Work instructions —
Please copy every line with the string "round" from the entries below.

[[ Extracted entries open ]]

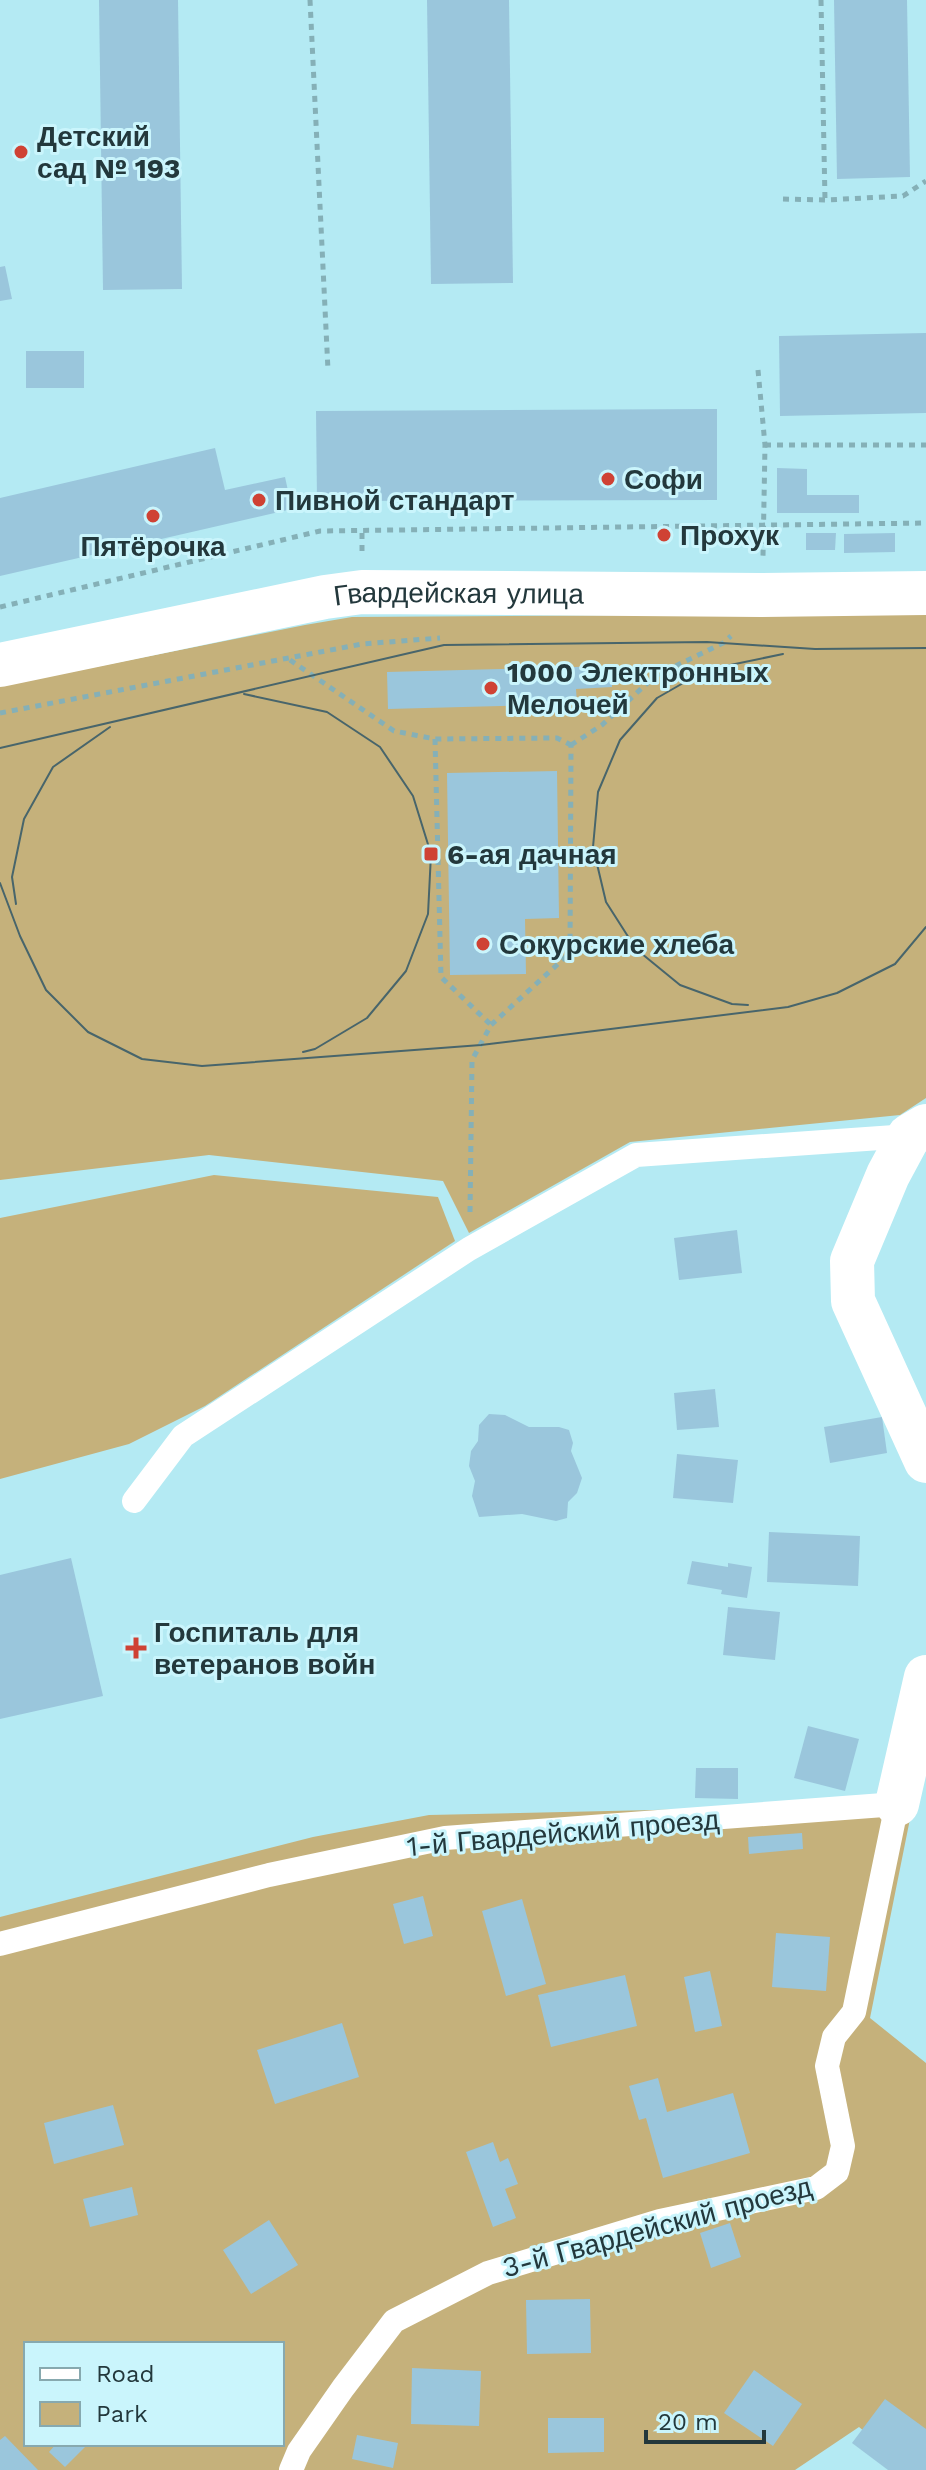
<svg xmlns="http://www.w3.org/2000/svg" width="926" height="2470" font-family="'Work Sans',sans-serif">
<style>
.green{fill:#c5b17b;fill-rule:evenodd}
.building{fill:#9ac6dc}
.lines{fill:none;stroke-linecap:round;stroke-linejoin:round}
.path{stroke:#85b0b7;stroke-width:5;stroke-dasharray:6 6;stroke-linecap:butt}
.lane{stroke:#fff;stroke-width:24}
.street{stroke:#fff;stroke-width:44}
.secondary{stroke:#fff;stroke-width:44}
.tram{stroke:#48656b;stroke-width:2}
.poi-dot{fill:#cf4234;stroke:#caf5fc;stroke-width:3}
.labels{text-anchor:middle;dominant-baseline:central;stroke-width:6;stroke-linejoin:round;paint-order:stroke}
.poi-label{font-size:28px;font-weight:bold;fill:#23383c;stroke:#caf5fc;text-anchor:start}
.street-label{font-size:28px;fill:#23383c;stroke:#caf5fc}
</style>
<rect width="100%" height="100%" fill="#b4eaf3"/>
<!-- green -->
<g class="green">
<polygon points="926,613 926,1098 900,1115 630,1142 469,1233 443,1181 209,1155 0,1180 0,686 305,625 352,617"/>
<polygon points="214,1175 438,1197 455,1241 205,1406 129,1444 0,1479 0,1218"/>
<path d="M 913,1804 L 870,2018 L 926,2063 L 926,2470 L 912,2470 L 859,2427 L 795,2470 L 0,2470 L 0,1917 L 313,1837 L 429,1815 ZM 26,2344 L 282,2344 L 282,2444 L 26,2444 Z"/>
</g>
<!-- building -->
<g class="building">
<polygon points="99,0 178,0 182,289 103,290"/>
<polygon points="427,0 509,0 513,283 431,284"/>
<polygon points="834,0 907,0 910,177 837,179"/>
<polygon points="5,266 12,299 0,301 0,267"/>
<polygon points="926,333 926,413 780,416 779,336"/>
<rect x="26" y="351" width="58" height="37"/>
<polygon points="717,409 717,500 317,501 316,411"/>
<polygon points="215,448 225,490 285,477 292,509 0,576 0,498"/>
<polygon points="777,468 807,469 807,495 859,495 859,513 777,513"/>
<polygon points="806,533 836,533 835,550 806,550"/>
<polygon points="895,533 895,552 844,553 844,534"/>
<polygon points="612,666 612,687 576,689 577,704 388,709 387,672"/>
<polygon points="557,771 559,918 525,919 526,974 450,975 447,773"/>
<polygon points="737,1230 742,1273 679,1280 674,1238"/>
<polygon points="715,1389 719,1427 677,1430 674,1393"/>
<polygon points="489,1414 505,1415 529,1427 559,1427 569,1430 573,1443 571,1451 582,1478 577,1493 568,1502 567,1518 556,1521 522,1514 479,1517 472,1496 475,1481 469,1466 471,1451 478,1441 479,1425"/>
<polygon points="882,1417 887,1453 830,1463 824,1427"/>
<polygon points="677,1454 738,1460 733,1503 673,1498"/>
<polygon points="769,1532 860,1536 858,1586 767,1582"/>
<polygon points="71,1558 103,1696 0,1719 0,1575"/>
<polygon points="692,1561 728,1567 728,1563 752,1567 747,1598 721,1594 722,1590 687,1584"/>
<polygon points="728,1607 780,1612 775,1660 723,1655"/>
<polygon points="808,1726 859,1739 845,1791 794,1778"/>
<polygon points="696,1768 738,1768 738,1799 695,1798"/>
<polygon points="802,1833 803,1849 749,1854 748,1837"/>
<polygon points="423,1896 433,1936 404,1944 393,1904"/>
<polygon points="522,1899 546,1984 506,1996 482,1911"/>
<polygon points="776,1933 830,1937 826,1991 772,1987"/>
<polygon points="710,1971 722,2026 695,2032 684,1977"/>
<polygon points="625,1975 637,2026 551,2047 538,1995"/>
<polygon points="342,2023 359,2077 275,2104 257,2050"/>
<polygon points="658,2078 667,2112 733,2093 750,2153 663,2178 646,2118 639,2120 629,2086"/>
<polygon points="113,2105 124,2145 54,2164 44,2123"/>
<polygon points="493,2142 500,2162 508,2158 518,2184 505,2189 516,2218 493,2227 466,2152"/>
<polygon points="132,2187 138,2215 90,2227 83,2199"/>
<polygon points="269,2220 298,2265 251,2294 223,2250"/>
<polygon points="730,2223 741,2257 711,2268 700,2233"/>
<polygon points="590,2299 591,2353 527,2354 526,2300"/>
<polygon points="412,2368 481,2371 479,2426 411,2424"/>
<polygon points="754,2370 802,2404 773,2446 724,2413"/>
<polygon points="885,2399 926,2429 926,2470 888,2470 852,2443"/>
<polygon points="548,2418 604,2418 604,2452 548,2453"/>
<polygon points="357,2435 398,2443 393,2468 352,2459"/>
<polygon points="5,2436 38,2470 0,2470 0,2440"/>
<polygon points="56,2444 88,2444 65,2467 49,2452"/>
</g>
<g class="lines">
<!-- path -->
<g class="path">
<polyline points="310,0 328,370"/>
<polyline points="821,0 825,200"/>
<polyline points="783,199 825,200 903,196 926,181"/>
<polyline points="758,370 765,445 763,556"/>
<polyline points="765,445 926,445"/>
<polyline points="362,551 362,529"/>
<polyline points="0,607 320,531 926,523"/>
<polyline points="290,660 394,731 435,739 557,738 571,745"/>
<polyline points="0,713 362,644 440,638"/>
<polyline points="435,739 441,977 491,1025"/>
<polyline points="571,745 602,725 655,676 723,643 731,636"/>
<polyline points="470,1212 472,1060 491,1025 570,953 571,745"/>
</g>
<!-- lane -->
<g class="lane">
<polyline points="134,1501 183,1436 469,1249 636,1155 909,1136"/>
<polyline points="0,1944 269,1875 445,1838 897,1804 854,2012 834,2037 827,2066 843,2146 837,2172 816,2188 660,2221 488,2273 394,2321 343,2388 299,2451 291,2470"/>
</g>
<!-- street -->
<g class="street">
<polyline points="926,1126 909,1136 888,1175 852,1261 853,1301 926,1461"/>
<polyline points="897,1804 926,1677"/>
</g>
<!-- secondary -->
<path class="secondary" id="s1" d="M 0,665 L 325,597 L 362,592 L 761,595 L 926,593"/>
<!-- tram -->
<g class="tram">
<polyline points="244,694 327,712 380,747 413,796 431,854 428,914 406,971 367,1018 315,1049 303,1052"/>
<polyline points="0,748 444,645 707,642 815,649 926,648"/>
<polyline points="0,883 20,936 46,990 88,1032 142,1059 202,1066 481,1045 788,1007 837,993 895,964 926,927"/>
<polyline points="16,904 12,877 24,819 53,767 110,727"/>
<polyline points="748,1005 732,1004 680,985 636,949 606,902 593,847 598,792 620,740 657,698 706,670 783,654"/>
</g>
</g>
<!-- markers -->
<g class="poi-dot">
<circle cx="21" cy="152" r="8"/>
<circle cx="608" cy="479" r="8"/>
<circle cx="259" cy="500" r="8"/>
<circle cx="153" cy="516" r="8"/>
<circle cx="664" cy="535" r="8"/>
<circle cx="491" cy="688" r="8"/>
<rect x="423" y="846" width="16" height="16" rx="4"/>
<circle cx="483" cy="944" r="8"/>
<path d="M132 1636h8v8h8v8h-8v8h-8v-8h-8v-8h8z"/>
</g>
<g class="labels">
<!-- poi labels -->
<g class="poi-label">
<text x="37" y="136">Детский<tspan x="37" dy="32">сад № 193</tspan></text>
<text x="624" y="479">Софи</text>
<text x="275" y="500">Пивной стандарт</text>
<text x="680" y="535">Прохук</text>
<text x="153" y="546" text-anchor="middle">Пятёрочка</text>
<text x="507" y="672">1000 Электронных<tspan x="507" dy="32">Мелочей</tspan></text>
<text x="447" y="854">6-ая дачная</text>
<text x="499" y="944">Сокурские хлеба</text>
<text x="154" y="1632">Госпиталь для<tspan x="154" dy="32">ветеранов войн</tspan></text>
</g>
<!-- street labels -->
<g class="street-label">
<text stroke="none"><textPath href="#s1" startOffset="466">Гвардейская улица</textPath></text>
<text transform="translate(563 1833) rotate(-5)">1-й Гвардейский проезд</text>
<text transform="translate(657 2227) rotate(-15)">3-й Гвардейский проезд</text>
</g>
</g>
<!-- legend -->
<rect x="24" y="2342" width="260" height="104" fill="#caf5fc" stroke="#87a9af" stroke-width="2"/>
<rect x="40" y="2368" width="40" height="12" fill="#ffffff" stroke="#87a9af" stroke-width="2"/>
<text x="96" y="2382" font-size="24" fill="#23383c">Road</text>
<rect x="40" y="2402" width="40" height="24" fill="#c5b17b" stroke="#87a9af" stroke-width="2"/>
<text x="96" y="2422" font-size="24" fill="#23383c">Park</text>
<!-- scale -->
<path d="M646 2430v12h118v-12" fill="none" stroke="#23383c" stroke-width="4"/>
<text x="658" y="2430" font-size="24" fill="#23383c" stroke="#caf5fc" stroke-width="6" paint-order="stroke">20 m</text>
</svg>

[[ Extracted entries closed ]]

Task response —
.lines{fill:none;stroke-linecap:round;stroke-linejoin:round}
.labels{text-anchor:middle;dominant-baseline:central;stroke-width:6;stroke-linejoin:round;paint-order:stroke}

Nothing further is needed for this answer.